One dollar of depreciation in four years.
Fifty-five miles per gallon.
Forty-eight thousand miles.
I may have very well owned the cheapest car in America a few years ago. Back in 2009, I bought a 2001 Honda Insight with 145,000 miles for all of $4001 at an auction. After four years and with 193,000 miles, I sold it last year for exactly $4000.
That's all well and good, but let's face it folks. I'm in the car business. Plus, a first generation Honda Insight is pretty much a cheat when it comes to cheap cars. It was designed with stingy bastards like me in mind who use the edge of the technological envelope instead of individual ingenuity and improvisation.
That Insight was a cheap car… but definitely not a beater. Why? Too much money and too few stories about personal travels and other unique mayhem. To me, a beater is a concept that has far more to do with the owners than the actual car.

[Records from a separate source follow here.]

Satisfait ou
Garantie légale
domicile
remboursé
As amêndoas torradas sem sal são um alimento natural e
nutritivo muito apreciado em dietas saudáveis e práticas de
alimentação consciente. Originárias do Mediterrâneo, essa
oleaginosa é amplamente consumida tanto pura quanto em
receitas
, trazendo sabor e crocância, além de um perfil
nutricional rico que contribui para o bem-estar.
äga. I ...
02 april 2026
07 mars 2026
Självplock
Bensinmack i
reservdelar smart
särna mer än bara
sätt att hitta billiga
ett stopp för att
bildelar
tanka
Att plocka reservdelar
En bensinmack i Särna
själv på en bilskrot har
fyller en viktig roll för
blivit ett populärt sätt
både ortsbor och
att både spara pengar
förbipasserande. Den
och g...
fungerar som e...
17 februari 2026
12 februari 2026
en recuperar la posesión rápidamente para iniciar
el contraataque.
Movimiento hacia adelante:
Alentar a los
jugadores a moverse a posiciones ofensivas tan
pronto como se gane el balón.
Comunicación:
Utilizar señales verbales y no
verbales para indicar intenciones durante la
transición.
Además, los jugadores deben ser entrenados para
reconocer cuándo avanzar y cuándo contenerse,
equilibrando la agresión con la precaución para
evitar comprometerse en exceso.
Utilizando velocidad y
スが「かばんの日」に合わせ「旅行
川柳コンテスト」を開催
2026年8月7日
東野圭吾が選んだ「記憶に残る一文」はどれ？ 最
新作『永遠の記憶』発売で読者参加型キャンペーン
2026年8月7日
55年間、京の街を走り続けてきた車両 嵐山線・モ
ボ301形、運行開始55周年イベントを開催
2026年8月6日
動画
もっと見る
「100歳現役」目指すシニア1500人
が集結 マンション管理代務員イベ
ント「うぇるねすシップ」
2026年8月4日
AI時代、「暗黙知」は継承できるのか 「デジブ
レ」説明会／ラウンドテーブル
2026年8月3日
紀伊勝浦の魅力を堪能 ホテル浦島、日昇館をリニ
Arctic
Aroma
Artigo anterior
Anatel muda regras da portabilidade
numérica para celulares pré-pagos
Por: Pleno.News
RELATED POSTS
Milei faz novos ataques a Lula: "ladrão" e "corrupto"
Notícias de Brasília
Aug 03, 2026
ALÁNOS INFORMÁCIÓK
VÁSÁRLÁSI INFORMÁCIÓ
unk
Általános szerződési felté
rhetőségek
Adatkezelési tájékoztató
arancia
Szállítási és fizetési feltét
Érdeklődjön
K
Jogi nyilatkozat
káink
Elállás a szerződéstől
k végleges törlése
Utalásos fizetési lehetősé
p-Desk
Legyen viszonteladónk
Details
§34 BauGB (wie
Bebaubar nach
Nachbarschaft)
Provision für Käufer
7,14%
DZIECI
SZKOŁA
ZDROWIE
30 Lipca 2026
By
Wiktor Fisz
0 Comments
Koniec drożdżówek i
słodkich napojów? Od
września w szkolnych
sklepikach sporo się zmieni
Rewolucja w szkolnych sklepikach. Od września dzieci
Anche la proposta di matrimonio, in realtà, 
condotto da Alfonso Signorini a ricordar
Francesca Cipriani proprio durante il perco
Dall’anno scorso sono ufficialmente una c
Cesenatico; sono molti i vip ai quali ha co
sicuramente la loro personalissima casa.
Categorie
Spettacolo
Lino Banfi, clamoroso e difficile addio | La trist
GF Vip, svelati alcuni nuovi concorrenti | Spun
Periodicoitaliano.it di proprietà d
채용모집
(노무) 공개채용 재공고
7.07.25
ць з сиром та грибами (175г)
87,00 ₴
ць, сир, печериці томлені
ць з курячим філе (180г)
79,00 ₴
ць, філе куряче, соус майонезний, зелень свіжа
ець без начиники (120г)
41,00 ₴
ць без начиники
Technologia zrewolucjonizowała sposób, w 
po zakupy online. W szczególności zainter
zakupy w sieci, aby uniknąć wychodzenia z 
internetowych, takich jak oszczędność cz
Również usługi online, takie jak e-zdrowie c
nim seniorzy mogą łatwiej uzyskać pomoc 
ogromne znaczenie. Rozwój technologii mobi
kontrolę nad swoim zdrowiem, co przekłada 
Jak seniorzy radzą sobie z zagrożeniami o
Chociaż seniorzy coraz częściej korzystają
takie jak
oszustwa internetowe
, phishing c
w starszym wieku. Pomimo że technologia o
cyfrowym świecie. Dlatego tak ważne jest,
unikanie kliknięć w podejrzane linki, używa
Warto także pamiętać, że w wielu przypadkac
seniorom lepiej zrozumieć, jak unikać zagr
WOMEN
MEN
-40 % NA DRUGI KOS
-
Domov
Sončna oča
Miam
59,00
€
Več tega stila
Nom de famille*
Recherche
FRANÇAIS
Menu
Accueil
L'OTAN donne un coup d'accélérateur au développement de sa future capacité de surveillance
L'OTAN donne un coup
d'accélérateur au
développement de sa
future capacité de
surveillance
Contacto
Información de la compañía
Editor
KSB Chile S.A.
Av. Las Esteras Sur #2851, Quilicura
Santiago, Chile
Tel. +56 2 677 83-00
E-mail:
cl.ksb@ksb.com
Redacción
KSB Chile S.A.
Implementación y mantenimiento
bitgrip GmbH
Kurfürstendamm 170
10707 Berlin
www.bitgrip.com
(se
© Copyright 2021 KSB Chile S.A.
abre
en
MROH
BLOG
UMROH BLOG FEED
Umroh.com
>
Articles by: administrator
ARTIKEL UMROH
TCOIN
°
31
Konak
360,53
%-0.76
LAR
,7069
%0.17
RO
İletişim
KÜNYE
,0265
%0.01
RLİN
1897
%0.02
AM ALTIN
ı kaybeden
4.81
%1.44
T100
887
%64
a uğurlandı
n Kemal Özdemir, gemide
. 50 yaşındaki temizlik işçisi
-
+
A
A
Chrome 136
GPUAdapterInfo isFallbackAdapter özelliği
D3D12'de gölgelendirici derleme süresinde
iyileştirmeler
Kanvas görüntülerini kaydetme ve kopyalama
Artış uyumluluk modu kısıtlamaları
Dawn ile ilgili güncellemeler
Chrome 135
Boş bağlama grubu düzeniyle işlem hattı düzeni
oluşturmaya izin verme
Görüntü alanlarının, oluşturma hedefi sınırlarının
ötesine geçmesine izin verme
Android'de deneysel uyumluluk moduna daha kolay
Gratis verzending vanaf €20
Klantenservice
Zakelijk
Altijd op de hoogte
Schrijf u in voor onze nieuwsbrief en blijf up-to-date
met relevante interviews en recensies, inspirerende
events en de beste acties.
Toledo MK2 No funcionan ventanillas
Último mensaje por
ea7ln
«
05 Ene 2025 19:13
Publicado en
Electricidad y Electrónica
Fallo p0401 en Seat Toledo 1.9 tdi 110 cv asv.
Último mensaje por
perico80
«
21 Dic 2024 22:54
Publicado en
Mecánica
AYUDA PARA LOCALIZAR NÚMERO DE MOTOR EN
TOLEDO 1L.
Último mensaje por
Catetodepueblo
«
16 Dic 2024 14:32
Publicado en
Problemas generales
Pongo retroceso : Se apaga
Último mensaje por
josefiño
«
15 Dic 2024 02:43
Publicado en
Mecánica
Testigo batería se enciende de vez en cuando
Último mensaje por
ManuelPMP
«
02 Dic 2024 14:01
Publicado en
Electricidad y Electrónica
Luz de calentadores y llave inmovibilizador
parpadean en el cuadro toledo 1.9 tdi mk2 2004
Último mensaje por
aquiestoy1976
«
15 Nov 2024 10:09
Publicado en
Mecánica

Three qualities define the beater.
Personalization: Murilee's 1992 Honda Civic may outlast the Crown Vic dinosaurs that find their way to government auctions and taxicab companies. But his 1965 Chevrolet Impala was a rolling embodiment of the glories that come from a beater that has true inner beauty. He made that car whole in every sense of the word.
Parsimony: Beaters must always remain cheap when it comes to cosmetics. A 1983 Lincoln Mark VI that drools out liquids on a daily basis and has duct tape on every seat and door is more of a beater than a Metro bought new and maintained with someone's obsessive compulsive disorder.
Stories: Rolling sewing machines that spend their days droning around on traffic-laden roads are not what beaters are about. To me at least, I want the really out there stuff. The Volvo wagon whose ten foot headliner meticulously chronicled the unique exploits of two young female lovers who traveled the country. The other Volvo wagon that was bought cheap and proceeded to financially emasculate one of our writers. The other, other Volvo wagon that was rescued from the crusher and brought back to the loving hands of a brick enthusiast.
An ability to outlast other cars to the point where it contradicts all known levels of applied physics should be spiritually welded with the stories that inevitably come with a good personalized car.
So what about your story? Did you one day find a lonely old 1980′s Subaru wagon that was used as an official beer car for your local hash events? Did an old family car help you more fully understand the pharmacological events that come with attending Grateful Dead concerts? Heck, did you take a Renault LeCar in the woods and chase wild animals with it?
We all have our moments of high weirdness with a beater. So feel free to share yours.